### TEXT EXCERPT
· · · · ·
Tennis stadium in Rome, Italy

The Stadio Nicola Pietrangeli, formerly known as the Stadio della Pallacorda, is an outdoor tennis stadium within the Foro Italico sports complex in Rome, Italy. Opened in 1934, it was the principal court of the Italian Open until the construction of a larger central stadium during the 1990s. The stadium has a clay playing surface and permanent seating for 3,720 spectators.

The court is surrounded by 18 statues of athletes made from Carrara marble. In 2006, it was renamed in honour of Italian tennis player Nicola Pietrangeli.

== History ==

=== Construction and opening ===

The stadium formed part of the original development of the Foro Italico, then known as the Foro Mussolini. It was included in the master plan prepared by architect Enrico Del Debbio and was designed by Costantino Costantini. Construction took place between 1931 and 1933.

The stadium was constructed as a sunken amphitheatre. The upper edge of its stands was placed approximately at the level of the surrounding pedestrian areas, with the marble seating descending towards the central clay court. The stands were made using Carrara marble, while 18 marble statues depicting athletes were installed around the stadium.

The venue was initially called the Olimpico della Racchetta and was subsequently known as the Stadio della Pallacorda. It was inaugurated in 1934 with a Davis Cup tie between Italy and Switzerland.

=== Italian Open and Davis Cup ===

In 1935, the Italian International Championships, now known as the Italian Open, moved from Milan to the Foro Italico. The Pallacorda became the tournament's principal stadium.

Following a suspension during the late 1930s and the Second World War, the Italian Open returned in 1950. The stadium remained the main court of the tournament for most editions until the 1990s.

The stadium also regularly hosted home ties involving the Italy Davis Cup team. After the inaugural Italy–Switzerland tie in 1934, Davis Cup tennis returned to the venue in July 1949, when Italy defeated Denmark. It subsequently hosted numerous Italian Davis Cup ties, with the last staged at the stadium in 2005.
· · · · ·
### DATA FOR REVIEW
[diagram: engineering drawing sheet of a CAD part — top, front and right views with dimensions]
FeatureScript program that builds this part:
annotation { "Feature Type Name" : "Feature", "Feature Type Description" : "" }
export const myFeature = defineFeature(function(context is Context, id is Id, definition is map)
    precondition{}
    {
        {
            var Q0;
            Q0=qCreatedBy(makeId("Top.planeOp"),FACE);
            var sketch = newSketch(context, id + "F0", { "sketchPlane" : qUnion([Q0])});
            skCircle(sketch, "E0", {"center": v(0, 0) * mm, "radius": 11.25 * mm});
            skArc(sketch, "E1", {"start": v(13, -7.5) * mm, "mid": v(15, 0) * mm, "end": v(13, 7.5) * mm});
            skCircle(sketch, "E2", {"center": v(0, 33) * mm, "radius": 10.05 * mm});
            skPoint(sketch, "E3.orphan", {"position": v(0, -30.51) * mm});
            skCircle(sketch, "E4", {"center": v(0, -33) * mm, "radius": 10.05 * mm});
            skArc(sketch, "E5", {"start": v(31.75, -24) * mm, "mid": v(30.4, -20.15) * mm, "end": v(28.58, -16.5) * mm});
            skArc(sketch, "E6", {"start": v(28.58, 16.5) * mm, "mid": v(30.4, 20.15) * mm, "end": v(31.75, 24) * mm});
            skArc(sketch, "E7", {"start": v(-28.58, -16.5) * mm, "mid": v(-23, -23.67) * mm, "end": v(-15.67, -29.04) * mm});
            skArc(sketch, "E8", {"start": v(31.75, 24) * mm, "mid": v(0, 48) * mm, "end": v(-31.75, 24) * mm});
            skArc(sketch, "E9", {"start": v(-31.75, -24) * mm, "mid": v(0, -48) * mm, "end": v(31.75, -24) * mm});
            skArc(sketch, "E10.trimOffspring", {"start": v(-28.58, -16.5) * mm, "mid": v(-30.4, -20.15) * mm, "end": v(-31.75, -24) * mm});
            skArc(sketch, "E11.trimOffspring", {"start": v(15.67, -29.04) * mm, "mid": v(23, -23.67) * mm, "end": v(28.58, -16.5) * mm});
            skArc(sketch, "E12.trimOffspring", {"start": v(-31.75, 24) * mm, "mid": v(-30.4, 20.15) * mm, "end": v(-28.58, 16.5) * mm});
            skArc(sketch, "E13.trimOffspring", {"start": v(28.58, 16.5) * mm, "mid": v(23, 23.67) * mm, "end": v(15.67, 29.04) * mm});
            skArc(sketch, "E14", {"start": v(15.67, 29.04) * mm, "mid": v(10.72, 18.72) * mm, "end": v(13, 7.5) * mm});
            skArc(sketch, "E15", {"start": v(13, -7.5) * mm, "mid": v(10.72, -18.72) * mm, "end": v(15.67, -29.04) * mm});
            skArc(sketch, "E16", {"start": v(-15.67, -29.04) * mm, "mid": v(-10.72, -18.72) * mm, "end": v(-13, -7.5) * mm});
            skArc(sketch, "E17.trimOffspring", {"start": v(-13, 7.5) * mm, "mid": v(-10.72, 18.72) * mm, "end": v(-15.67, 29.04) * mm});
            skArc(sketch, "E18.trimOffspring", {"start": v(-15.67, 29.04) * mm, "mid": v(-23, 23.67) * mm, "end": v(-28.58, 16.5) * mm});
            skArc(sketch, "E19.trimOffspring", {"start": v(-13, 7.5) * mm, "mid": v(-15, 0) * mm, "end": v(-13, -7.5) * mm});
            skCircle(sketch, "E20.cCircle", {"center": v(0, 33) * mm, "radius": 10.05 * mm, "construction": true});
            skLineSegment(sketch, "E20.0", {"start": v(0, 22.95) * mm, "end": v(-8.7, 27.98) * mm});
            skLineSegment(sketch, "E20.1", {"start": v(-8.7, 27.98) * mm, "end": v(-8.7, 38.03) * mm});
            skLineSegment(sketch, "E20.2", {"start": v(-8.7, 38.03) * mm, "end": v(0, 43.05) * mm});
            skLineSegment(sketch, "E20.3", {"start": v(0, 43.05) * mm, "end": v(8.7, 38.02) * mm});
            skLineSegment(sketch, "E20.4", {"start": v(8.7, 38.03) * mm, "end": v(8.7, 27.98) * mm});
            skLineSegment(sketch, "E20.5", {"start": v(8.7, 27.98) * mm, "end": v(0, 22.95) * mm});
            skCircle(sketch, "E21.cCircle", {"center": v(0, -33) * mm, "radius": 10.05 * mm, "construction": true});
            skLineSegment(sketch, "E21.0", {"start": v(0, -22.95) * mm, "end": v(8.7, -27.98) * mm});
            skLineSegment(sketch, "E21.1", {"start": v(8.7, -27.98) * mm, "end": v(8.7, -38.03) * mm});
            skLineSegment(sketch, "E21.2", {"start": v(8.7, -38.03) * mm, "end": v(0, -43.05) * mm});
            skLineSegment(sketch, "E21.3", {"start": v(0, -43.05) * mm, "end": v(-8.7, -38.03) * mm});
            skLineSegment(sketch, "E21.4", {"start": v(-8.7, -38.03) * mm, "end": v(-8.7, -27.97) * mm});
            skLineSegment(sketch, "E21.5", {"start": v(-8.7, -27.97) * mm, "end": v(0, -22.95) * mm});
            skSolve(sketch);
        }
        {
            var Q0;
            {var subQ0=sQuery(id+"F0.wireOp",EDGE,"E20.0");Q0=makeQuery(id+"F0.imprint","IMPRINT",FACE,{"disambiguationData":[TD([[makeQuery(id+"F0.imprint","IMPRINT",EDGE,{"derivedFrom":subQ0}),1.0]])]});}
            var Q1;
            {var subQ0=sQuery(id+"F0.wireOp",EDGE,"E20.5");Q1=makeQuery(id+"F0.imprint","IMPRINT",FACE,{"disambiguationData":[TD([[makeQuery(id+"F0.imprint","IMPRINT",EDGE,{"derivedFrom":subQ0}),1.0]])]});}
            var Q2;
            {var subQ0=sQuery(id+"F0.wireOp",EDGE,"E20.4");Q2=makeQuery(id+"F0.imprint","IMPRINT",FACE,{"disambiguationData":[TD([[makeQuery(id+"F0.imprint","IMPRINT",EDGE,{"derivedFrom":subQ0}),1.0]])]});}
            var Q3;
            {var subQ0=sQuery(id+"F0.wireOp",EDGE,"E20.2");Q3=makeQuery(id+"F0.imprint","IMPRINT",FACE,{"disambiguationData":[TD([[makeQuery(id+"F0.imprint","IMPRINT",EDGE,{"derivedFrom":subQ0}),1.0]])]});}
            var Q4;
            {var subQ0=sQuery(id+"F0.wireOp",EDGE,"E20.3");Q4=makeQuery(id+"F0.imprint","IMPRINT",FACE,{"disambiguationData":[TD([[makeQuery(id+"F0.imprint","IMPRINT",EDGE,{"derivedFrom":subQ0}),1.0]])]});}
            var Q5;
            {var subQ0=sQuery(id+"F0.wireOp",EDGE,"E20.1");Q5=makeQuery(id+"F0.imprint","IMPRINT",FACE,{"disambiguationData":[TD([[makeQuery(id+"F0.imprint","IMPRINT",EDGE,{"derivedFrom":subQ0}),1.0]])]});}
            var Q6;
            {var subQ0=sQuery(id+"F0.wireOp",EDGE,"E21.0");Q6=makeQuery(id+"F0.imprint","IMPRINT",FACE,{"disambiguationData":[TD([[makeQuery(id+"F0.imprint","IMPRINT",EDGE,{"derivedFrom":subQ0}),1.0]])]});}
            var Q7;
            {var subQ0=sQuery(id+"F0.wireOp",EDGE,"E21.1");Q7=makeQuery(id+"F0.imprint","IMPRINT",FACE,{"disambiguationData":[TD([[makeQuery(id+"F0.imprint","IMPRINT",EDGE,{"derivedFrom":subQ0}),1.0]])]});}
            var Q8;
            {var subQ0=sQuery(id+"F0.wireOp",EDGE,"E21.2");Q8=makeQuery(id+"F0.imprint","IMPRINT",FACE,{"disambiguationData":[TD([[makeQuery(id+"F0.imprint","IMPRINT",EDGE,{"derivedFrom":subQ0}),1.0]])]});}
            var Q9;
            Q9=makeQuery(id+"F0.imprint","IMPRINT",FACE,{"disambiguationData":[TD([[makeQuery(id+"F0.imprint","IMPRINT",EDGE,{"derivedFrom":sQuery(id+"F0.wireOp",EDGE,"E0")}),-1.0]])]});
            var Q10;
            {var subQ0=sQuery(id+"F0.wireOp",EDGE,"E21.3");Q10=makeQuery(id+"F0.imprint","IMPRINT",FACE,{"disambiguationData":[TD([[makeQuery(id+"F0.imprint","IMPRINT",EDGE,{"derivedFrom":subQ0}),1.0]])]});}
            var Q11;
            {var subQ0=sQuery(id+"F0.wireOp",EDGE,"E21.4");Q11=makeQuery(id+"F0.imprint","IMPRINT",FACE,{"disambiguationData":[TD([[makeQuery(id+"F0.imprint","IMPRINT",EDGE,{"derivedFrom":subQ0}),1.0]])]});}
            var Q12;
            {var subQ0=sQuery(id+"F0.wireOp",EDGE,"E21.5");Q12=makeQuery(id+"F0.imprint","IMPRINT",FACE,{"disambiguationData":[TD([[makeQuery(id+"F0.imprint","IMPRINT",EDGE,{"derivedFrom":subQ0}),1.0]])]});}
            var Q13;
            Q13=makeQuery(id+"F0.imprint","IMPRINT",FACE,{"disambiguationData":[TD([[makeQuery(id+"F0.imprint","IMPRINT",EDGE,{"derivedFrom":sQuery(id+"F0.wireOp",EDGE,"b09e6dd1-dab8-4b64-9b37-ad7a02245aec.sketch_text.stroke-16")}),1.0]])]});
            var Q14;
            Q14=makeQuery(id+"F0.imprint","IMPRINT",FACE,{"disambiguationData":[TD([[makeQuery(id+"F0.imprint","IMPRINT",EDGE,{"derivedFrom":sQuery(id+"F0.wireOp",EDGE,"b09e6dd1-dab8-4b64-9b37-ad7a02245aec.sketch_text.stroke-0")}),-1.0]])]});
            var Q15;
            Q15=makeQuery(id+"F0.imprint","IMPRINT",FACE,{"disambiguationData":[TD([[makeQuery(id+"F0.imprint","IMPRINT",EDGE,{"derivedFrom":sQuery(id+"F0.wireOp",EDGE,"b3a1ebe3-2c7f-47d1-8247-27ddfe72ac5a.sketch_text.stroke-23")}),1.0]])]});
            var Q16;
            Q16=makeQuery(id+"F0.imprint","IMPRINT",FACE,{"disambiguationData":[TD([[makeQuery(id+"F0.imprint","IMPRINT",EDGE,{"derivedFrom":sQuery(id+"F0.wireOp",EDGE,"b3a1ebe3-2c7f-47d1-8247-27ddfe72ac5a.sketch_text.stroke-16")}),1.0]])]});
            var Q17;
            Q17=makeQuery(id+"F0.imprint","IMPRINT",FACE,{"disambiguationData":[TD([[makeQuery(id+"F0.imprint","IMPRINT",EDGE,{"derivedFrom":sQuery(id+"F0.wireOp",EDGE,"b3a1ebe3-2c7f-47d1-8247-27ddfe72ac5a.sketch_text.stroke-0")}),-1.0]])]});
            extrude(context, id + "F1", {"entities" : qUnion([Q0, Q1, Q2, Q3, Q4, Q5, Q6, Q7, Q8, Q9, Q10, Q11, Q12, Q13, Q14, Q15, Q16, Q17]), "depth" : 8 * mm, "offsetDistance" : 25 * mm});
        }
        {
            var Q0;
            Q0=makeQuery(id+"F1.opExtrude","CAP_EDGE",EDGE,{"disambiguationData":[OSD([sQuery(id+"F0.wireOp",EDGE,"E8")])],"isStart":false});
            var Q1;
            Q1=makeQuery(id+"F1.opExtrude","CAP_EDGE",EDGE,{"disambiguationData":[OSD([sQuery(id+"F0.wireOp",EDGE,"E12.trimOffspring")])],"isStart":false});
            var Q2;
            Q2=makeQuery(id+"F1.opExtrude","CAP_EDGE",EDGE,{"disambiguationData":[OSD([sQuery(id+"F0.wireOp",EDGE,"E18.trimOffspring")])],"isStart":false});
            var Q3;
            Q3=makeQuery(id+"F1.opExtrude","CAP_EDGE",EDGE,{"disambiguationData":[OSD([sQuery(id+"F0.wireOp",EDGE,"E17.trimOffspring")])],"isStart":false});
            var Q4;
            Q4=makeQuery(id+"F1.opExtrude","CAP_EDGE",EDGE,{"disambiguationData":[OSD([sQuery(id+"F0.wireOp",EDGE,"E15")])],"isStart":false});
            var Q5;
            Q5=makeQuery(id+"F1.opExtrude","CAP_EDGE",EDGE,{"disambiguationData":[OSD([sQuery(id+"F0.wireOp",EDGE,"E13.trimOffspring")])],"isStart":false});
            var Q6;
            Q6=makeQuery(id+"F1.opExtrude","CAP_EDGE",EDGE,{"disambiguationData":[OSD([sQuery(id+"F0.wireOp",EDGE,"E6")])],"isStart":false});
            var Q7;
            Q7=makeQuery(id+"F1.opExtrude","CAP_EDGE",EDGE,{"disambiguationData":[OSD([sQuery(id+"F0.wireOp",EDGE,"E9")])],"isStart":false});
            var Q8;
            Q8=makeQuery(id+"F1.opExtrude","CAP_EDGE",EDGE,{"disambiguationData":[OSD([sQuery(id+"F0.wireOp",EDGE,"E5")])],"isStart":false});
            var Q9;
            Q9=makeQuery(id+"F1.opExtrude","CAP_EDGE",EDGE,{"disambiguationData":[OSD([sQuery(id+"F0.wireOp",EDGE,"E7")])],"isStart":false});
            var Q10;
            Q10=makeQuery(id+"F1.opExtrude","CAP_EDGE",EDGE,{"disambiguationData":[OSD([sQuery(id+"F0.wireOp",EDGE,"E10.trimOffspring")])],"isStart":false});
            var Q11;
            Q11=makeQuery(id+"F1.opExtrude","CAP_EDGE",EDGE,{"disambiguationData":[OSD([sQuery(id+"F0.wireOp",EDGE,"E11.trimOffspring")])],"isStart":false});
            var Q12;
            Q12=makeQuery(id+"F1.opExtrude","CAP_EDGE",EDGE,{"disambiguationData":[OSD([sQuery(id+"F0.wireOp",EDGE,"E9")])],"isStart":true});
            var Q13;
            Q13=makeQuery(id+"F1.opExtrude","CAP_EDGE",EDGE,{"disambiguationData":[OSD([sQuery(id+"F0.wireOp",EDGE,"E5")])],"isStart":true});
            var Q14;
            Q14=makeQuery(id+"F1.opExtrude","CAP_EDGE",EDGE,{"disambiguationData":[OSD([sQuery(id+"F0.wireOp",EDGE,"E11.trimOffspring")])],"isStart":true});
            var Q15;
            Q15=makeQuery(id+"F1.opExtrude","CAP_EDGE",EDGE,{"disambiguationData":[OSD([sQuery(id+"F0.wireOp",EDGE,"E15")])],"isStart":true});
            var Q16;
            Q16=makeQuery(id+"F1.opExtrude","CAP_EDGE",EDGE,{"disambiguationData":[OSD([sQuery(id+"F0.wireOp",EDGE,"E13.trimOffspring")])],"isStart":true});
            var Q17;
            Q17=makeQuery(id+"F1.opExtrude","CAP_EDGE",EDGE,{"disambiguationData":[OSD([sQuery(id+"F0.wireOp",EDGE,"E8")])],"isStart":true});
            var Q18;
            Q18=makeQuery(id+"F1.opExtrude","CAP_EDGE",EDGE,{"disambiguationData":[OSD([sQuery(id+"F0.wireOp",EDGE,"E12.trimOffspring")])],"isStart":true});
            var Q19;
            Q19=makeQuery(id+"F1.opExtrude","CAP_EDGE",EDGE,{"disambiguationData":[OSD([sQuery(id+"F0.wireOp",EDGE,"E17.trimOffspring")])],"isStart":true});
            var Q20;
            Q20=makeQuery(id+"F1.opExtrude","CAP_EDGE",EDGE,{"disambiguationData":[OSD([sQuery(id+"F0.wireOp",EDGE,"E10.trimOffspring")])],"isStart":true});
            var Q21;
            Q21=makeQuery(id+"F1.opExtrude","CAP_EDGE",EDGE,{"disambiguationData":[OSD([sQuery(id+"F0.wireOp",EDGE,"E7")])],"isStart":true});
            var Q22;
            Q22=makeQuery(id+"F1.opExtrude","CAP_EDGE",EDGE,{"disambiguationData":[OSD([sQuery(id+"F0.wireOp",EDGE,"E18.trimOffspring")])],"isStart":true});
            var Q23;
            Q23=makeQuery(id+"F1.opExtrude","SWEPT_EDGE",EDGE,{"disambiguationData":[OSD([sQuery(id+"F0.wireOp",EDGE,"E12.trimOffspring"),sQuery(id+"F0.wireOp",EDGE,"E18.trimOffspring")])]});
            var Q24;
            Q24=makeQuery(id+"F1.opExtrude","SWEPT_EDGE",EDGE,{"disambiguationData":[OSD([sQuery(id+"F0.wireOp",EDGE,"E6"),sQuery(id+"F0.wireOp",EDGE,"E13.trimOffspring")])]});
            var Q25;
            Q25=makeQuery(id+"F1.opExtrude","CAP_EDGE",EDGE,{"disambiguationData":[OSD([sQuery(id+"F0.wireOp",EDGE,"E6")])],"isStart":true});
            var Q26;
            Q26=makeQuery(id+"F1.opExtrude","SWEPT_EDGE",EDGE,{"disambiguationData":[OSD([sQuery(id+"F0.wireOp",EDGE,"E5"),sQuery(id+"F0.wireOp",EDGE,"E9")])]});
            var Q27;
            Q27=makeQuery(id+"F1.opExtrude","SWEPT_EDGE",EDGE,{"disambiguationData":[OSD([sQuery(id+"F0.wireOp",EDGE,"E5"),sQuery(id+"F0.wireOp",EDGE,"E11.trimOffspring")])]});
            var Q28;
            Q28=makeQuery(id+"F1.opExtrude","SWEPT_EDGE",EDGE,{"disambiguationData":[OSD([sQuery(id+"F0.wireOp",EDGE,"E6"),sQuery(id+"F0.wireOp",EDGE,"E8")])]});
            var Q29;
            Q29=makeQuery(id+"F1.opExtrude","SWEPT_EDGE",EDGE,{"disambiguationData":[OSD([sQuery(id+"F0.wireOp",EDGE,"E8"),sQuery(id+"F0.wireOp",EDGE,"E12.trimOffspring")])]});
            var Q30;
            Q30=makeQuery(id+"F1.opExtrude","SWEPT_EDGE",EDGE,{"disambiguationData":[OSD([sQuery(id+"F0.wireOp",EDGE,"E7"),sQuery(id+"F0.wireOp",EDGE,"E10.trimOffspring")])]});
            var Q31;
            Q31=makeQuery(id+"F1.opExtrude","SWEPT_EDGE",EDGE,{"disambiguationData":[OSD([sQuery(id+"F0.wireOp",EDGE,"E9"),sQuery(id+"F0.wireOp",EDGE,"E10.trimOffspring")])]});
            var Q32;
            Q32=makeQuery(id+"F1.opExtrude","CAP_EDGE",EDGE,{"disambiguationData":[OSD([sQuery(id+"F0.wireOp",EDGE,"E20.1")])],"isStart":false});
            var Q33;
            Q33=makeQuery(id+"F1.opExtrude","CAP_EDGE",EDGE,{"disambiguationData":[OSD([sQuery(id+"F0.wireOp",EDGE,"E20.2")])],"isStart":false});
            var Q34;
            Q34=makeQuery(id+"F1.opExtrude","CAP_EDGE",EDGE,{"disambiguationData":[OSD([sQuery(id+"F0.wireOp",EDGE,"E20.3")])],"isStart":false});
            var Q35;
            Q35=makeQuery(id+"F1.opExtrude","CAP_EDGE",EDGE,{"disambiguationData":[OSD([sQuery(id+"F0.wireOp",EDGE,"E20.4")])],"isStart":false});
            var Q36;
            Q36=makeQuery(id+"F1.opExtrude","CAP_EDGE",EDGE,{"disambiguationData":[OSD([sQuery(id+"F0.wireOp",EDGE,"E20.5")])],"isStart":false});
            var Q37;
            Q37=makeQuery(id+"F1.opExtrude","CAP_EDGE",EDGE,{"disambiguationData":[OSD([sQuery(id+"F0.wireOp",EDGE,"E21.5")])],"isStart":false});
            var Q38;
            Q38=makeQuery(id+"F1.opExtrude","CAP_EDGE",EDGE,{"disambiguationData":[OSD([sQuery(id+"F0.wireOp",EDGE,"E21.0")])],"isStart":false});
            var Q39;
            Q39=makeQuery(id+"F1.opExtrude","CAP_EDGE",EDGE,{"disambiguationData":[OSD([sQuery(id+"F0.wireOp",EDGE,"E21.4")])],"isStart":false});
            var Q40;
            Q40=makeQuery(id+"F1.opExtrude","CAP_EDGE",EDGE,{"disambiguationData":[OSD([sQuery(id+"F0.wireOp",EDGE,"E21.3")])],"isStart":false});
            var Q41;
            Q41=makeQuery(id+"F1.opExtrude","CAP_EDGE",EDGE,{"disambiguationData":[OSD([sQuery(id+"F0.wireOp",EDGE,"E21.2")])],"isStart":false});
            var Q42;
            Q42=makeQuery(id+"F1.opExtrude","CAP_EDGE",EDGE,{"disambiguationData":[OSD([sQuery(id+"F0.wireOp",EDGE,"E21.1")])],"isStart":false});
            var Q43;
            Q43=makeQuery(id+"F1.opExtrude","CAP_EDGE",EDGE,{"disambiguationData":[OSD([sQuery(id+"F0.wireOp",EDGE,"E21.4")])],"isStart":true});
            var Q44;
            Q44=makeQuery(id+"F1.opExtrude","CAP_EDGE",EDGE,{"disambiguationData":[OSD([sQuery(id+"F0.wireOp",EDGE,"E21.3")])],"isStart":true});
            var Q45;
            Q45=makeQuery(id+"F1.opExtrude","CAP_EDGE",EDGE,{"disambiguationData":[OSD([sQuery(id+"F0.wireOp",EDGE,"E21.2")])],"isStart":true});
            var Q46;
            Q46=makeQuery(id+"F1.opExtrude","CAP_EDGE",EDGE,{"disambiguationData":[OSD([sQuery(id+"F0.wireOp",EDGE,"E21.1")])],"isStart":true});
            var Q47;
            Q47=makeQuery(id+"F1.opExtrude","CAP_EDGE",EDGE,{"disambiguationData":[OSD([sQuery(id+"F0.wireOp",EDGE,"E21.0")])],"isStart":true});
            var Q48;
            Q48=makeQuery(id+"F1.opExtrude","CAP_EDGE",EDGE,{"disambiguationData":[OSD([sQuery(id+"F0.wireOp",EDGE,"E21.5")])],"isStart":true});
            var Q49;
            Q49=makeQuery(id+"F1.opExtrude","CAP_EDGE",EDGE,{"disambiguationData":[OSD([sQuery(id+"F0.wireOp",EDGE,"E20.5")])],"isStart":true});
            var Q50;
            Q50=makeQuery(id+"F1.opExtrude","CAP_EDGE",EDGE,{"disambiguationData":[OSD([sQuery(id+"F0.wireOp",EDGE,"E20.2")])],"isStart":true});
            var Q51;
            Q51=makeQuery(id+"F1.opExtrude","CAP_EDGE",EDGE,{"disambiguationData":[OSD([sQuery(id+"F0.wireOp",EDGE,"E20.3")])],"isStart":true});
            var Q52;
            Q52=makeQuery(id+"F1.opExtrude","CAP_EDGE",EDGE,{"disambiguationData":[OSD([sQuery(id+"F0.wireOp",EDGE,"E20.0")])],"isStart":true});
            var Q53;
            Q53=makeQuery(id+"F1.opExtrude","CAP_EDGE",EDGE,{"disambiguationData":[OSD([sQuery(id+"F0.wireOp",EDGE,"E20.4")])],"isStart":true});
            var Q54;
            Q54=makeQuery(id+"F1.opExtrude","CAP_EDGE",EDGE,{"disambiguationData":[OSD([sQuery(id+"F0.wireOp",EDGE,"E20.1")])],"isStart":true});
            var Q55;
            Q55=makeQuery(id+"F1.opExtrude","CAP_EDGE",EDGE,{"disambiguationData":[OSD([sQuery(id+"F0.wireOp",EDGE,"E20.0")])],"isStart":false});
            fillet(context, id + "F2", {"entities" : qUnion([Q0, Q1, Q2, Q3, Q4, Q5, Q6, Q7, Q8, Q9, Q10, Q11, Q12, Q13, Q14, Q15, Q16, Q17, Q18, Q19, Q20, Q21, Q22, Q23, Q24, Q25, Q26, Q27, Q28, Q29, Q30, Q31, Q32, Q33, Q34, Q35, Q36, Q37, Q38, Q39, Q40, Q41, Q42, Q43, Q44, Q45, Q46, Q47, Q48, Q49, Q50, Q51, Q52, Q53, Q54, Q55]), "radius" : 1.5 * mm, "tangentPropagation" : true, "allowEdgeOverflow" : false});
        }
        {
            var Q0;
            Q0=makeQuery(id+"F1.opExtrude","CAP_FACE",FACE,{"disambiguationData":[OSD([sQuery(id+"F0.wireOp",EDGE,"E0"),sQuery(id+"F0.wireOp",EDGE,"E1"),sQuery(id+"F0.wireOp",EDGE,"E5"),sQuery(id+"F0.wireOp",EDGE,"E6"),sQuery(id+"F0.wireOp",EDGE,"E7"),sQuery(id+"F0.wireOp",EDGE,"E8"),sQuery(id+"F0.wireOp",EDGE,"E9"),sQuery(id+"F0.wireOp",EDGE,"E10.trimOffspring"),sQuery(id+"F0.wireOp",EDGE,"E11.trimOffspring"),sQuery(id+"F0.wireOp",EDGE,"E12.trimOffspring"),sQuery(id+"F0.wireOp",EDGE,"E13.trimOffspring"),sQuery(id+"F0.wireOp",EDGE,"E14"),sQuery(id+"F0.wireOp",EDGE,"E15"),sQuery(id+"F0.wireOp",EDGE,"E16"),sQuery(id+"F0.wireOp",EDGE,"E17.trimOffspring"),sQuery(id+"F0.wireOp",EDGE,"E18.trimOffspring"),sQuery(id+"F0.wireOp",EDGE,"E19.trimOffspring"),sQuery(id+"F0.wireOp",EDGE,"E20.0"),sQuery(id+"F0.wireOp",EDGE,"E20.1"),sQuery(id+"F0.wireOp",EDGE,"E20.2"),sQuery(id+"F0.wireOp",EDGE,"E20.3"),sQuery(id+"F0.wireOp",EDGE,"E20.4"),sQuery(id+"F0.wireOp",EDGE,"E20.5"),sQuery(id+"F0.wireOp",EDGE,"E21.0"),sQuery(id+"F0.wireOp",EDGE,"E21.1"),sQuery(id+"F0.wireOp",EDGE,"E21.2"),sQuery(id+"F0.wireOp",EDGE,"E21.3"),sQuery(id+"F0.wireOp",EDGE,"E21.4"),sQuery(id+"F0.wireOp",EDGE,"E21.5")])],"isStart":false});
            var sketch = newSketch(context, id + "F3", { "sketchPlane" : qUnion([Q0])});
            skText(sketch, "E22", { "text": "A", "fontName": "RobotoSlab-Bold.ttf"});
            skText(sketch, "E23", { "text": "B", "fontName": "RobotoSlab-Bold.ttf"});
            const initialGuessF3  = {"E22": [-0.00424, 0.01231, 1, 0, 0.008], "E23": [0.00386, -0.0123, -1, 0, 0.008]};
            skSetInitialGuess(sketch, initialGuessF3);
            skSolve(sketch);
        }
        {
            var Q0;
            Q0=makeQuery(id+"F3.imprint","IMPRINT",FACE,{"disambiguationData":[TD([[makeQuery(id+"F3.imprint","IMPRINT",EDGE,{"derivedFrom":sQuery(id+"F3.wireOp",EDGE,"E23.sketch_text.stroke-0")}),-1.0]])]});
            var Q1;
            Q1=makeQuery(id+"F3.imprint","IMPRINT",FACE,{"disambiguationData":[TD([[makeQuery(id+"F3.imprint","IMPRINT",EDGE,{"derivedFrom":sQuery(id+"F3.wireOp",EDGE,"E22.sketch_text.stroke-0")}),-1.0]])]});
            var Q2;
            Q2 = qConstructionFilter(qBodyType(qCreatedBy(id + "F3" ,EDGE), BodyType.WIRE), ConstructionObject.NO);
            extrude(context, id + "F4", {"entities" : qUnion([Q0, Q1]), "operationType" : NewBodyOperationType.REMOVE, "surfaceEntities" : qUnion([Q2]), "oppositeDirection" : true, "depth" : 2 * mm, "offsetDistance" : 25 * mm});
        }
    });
· · · · ·
### LIST OF TASKS
1. List every name the stadium has been known by, according to the tennis stadium text.
2. Copy the tennis stadium text from the words "Tennis stadium in" through "player Nicola Pietrangeli.", swapping "statues" for "sculptures".

### WRITTEN ANSWERS
1.
Stadio Nicola Pietrangeli
Stadio della Pallacorda
Olimpico della Racchetta

2.
Tennis stadium in Rome, Italy

The Stadio Nicola Pietrangeli, formerly known as the Stadio della Pallacorda, is an outdoor tennis stadium within the Foro Italico sports complex in Rome, Italy. Opened in 1934, it was the principal court of the Italian Open until the construction of a larger central stadium during the 1990s. The stadium has a clay playing surface and permanent seating for 3,720 spectators.

The court is surrounded by 18 sculptures of athletes made from Carrara marble. In 2006, it was renamed in honour of Italian tennis player Nicola Pietrangeli.